COBKA July Club Meeting

  • 24 Jul 2018
  • 6:00 PM - 7:30 PM
  • Bend Environmental Center

COBKA July Meeting 

We will welcome OSU Apiculture Professor Ramesh SagiliHe will be discussing Honey Bee Nutrition & How Various Miticide’s Work.

*We will have an early (5pm) special Beginners Corner in the Environmental Center Apiary...bring your protective gear & join Dr. Sagili in the garden for an inspection demonstration! 

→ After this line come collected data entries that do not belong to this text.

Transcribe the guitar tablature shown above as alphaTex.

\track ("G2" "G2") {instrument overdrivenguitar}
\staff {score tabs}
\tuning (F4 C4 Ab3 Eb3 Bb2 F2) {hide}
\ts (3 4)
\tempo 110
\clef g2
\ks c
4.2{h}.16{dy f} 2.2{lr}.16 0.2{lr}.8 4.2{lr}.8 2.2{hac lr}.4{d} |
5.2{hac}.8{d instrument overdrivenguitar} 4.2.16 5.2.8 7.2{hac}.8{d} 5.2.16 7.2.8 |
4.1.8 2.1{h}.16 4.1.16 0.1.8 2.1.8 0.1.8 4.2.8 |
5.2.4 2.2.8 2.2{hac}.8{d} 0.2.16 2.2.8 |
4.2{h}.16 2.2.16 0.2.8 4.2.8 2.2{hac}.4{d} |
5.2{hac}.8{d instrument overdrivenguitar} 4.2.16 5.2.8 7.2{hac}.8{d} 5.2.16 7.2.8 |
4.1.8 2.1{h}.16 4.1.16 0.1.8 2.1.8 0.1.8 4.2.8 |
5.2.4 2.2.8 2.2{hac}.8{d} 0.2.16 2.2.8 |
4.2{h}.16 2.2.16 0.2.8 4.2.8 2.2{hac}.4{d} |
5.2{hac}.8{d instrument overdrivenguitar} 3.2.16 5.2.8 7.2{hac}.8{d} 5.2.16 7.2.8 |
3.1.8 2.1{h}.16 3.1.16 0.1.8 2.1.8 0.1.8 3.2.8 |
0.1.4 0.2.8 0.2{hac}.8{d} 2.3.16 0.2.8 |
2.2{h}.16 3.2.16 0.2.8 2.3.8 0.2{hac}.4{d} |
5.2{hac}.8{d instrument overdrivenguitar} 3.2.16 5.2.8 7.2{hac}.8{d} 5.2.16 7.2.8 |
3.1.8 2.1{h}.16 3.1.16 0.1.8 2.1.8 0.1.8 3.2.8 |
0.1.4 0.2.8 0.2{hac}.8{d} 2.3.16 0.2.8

Hope to see you all there!

Thanks to Sarah Miller for creating this list of terms and concepts we may hear during Dr. Sagili’s talk!

Varroa mites

​​- Exterior parasitic mites not seen in Grandfather's day. Responsible for decline of general colony health and vigor, and ​is a factor in overwinter colony death. Easily invades clean colonies but are treatable.​

Phoretic stage

​ - ​Mother varroa mites riding and feeding on brood worker bees, waiting on the correct time to enter brood cells that are ready to be capped.

Reproductive stage

- Mother varroa mites enclosed in brood cell and feeding on pupae while laying eggs that hatch and feed on pupae until they mature and hatch.

Varroa life cycle

​- ​Mother mite ​leaves worker bee and ​enters brood cell about to be capped. First offspring

​ egg​ is male, to be able to fertilize all following female offspring. Females then become Mother mites. When the bee hatches, male mites die, and female mites are now able to begin the cycle again. And rapidly increase, ​worse than​ rabbits.​

Tracheal mite

 - Internal mite. Reproduces in breathing organs of bees. Larvae feed on hemolymph, debilitating host bee.

Honey Bee egg

- Fertilized eggs laid by the queen hatch after 3 days, eventually emerging as female workers in 21 days, unfertilized eggs become drones in 24 days, and fertilized queen replacement eggs​ emerging as a queen in 16 days.

Larva

- White worm-like grubs emerging from eggs. Larva, from fertile eggs will be capped after 6 days for workers, 4.6 days for queens and from infertile eggs (for drones) in 6.3 days. Fed by worker nurse bees until capped.

Pupa

 - Once capped, the worker pre-pupa spins a cocoon, and grows and molts into a recognizable mature bee at day 18.

Adult

- After her hard shell begins to harden on day 18, which takes three days, the worker then chews a hole in the cell cap and emerges as an adult worker on day 21.

MAQS 

- (Mite Away Quick Strips, formic acid) strips kill varroa mites in both phoretic​ stage and capped brood by vapor, with honey supers in place.

Oxalic acid

​ - No mite resistance but kills only phoretic varroa mites​ while colony is broodless. Vaporize with respirator or dribble application.

Apivar

 - (Amitraz) Possible mite resistance, but works by contact to phoretic varroa mites for two brood cycles.

Apistan

​ - (Check Mite) Mite resistance seen.​

Apiguard

 - (Thymol) Essential oil with no mite resistance works to kill only phoretic varroa, with honey supers removed.

Hop guard

 - (Organic acid) May be used with honey supers in place for phoretic varroa contact kill and in no brood conditions.​

Apilife var

 - (Thymol and others) Essential oils with no mite resistance works only to kill phoretic varroa, with honey supers removed.​

Royal jelly

 - A mixture of food produced in worker glands, can be combined into bee bread and is fed to all eggs for three days, and exclusively to queens for her lifetime.​

 Worker jelly

 - Honey, nectar and pollen assembled by nurse workers and​ fed to worker and drone brood after day three.

Bee bread

 - Pollen, moistened with nectar and saliva to add enzimes, and fermented as a protein food for the colony containing amino acids, vitamins and preservatives.

Nectar

 - Sugar solution collected from flowers​ and used for food, comb building and to be processed into honey.

Honey

​ - Nectar, mixed with enzymes and bacteria, and dehydrated.  Used for food, stored food, and bee bread.​

Pollen

 - Protein source collected by designated workers for manufacture of bee bread.